In the brave new world of self e-publishing the greatest crime seems to be standing still. You gotta publish, publish, publish, whack out those short stories/novellas/serials/novels, wear your fingers to the bone and simply grind the little beggers out on the trusty word-mill – one a month, one every two months, one every three months maximum. Productivity has to be at full capacity for the duration, and then you gotta plug, plug, plug, market, market, market the results 24/7 until you make people sit up and listen. Then, before they can breathe, you gotta hit them again and again, until they finally give in and start to bond with you like an abductee with their kidnapper...
That’s one of the prevailing theories, anyway. It seems to work for some people, too, but probably not for me − although I might have a go if I thought I could do it. The most prominent reason I think I couldn’t is no great mystery, of course – it’s all down to that magic ingredient at the heart of every fictional recipe: Time.

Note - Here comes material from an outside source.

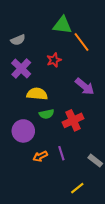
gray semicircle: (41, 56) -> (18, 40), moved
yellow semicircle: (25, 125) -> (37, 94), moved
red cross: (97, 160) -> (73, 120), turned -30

Time, or rather the lack of it, is the bane of the less successful or part-time novelist. When you’re at work, doing the day-job, doing the tedious, mind-blowingly dull stuff that pays some of the bills, what happens to time? I’ll tell you what happens – it crawls. It drags itself around on its bloody stumps, screaming and bellowing in sheer bleeding agony, making sure that not a single solitary second passes without you being crushingly aware of it.
What happens to time when you sit down to write? It flies. It flies like a military fighter cruising at Mach II. Or maybe it’s a little more like a Stealth aircraft, because you never, ever notice it flying by at all, and you only know that it has because when you look up at the clock after working for half an hour or so, you realise that four or five whole hours have zipped by while you were lost in the zone.
It’s tough to juggle all the elements of life if you’re unable to write full-time, as so many of us are. When you have a full-time job to hold down, a house to keep up, and a family to spend time with, writing all too often becomes a luxury pastime, and sometimes a bone of contention with family members who just don’t understand what drives you to write, especially as you make so little money at it.
So, all too often your writing time gets shunted to a late night or an early morning activity slot, generally when you’re almost too exhausted to write effectively, and by the time you’ve managed to force yourself into the zone, your window of opportunity has expired.
Right now I’m proofing and editing a crime-comedy novel for Christmas publication and trying to devise ways to publicise it, retyping a very long horror novel, for which I only have a hard copy, in time for Halloween next year, attempting to restart the sequel to the crime-comedy, attempting to get back into the third instalment of my ‘Perfect’ series of dark crime novels, planning the third and fourth instalments of my Hunted Man crime short series, and… many other things, too, including this blog.
If anyone out there has a time machine they’re not using right now, do you think I could borrow it? I guarantee to get it back to you early last week.